* [INFORMATION PROVIDED]:
- - - - - - -

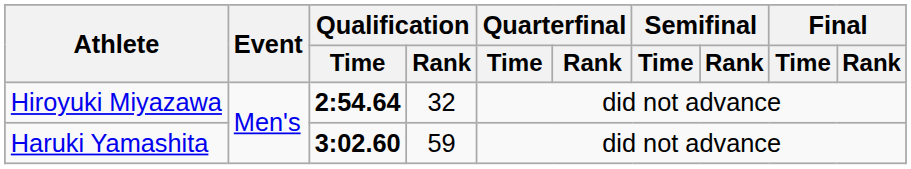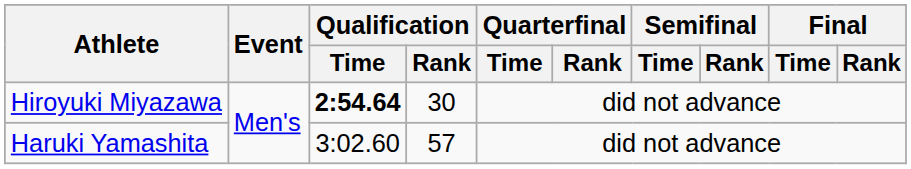Hiroyuki Miyazawa | Qualification / Rank: 32 -> 30
Haruki Yamashita | Qualification / Time: bold -> normal
Haruki Yamashita | Qualification / Rank: 59 -> 57
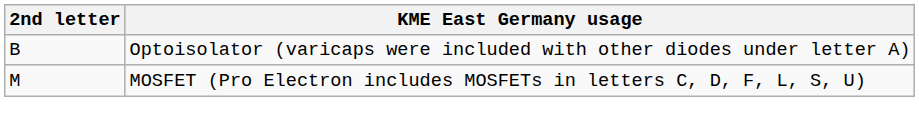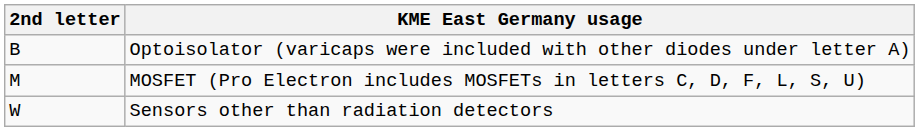+ row: W | Sensors other than radiation detectors
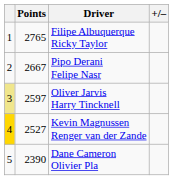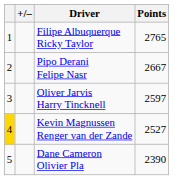columns swapped: +/– <-> Points
Oliver Jarvis Harry Tincknell | column 1: khaki background -> no background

- - - - - - -

Rewrite all the lines above, changing "Qualification" to "Heats" wherever it occurs and leaving everything else as it is. Leave the pictures out of your answer.

Hiroyuki Miyazawa | Heats / Rank: 32 -> 30
Haruki Yamashita | Heats / Time: bold -> normal
Haruki Yamashita | Heats / Rank: 59 -> 57
+ row: W | Sensors other than radiation detectors
columns swapped: +/– <-> Points
Oliver Jarvis Harry Tincknell | column 1: khaki background -> no background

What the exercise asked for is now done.